D’ailleurs, à l’ouest de cette place, commençait un désert dont la traversée, à ce qui nous fut dit, était de neuf jours   ; cela nous forçait d’acheter une quantité considérable de grain, qu’il fallait moudre et tamiser avant de partir.

Nous ne reprîmes notre marche que le 17 octobre, nous dirigeant vers le nord-ouest. Le départ fut très gai   ; mes gens et moi, nous étions dans les meilleurs termes   ; Bombay avait oublié notre querelle   ; Asmani était prêt à se jeter dans mes bras, tant nos rapports étaient maintenant affectueux.

Plus d’inquiétudes   ; la confiance était revenue   ; car, disait Mabrouki, «   on sent d’ici le poisson du Tanguégnica  ».

Au bout des cultures, nous retrouvions la jungle   ; nous y défilâmes joyeusement, riant à gorge déployée, nous vantant de nos prouesses. Tout le monde, ce jour-là, était brave.
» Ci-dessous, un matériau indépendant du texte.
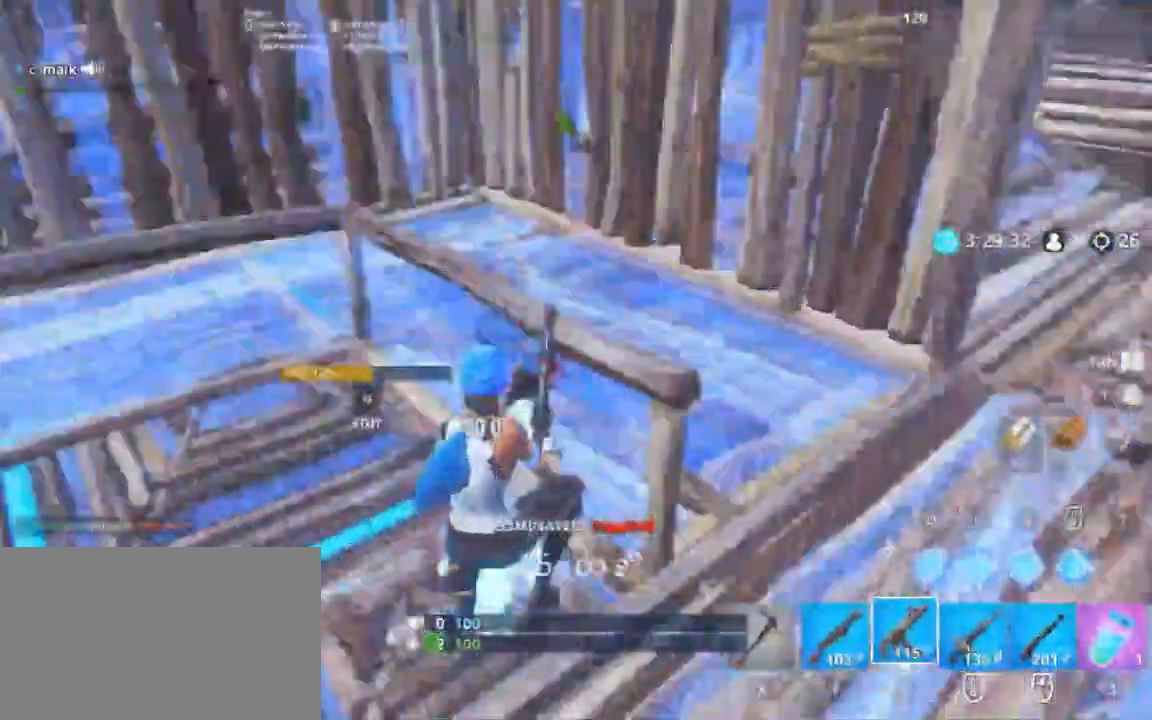
{"keys": ["r", "shift", "w"], "mouse": [], "events": [[233, "r", "down"], [367, "r", "up"], [433, "r", "down"]]}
Ensuite nous entrâmes dans une forêt peu épaisse où de nombreuses fourmilières se dressaient comme autant de dunes. J’imagine qu’elles avaient été construites pendant une saison exceptionnellement pluvieuse, alors que la forêt pouvait être inondée. J’ai vu ailleurs des légions de fourmis élever leurs édifices sur un terrain soumis à l’inondation[1].
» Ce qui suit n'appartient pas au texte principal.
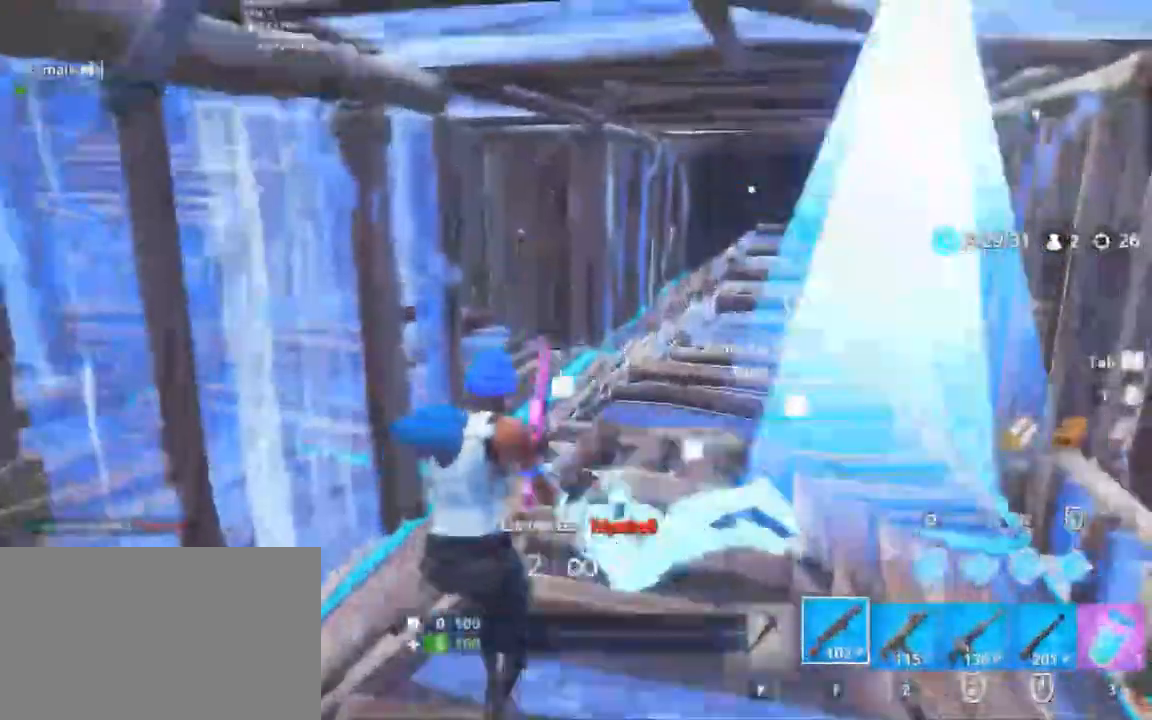
{"keys": ["w"], "mouse": [], "events": [[67, "shift", "up"], [267, "ctrl", "down"], [267, "r", "up"], [350, "ctrl", "up"]]}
  1. Il est curieux de voir toute l’étendue des pays marécageux qu’occupent les Kêtchs hérissés par les demeures des fourmis blanches, s’élevant au-dessus du niveau de l’eau. Ces tours de Babel empêchent leurs habitants d’être emportés par le déluge. Travaillant pendant la saison sèche, les fourmis blanches construisent leurs édifices en leur donnant une grande hauteur, environ trois mètres, de sorte que pendant l’inondation, elles peuvent vivre en sûreté dans les étages supérieurs. C’est au-dessus que les naturels se rassemblent alors, comme des troupeaux de bêtes, se frottant le corps de cendre de charbon de bois, afin de se préserver du froid. (J. Belin de Launay)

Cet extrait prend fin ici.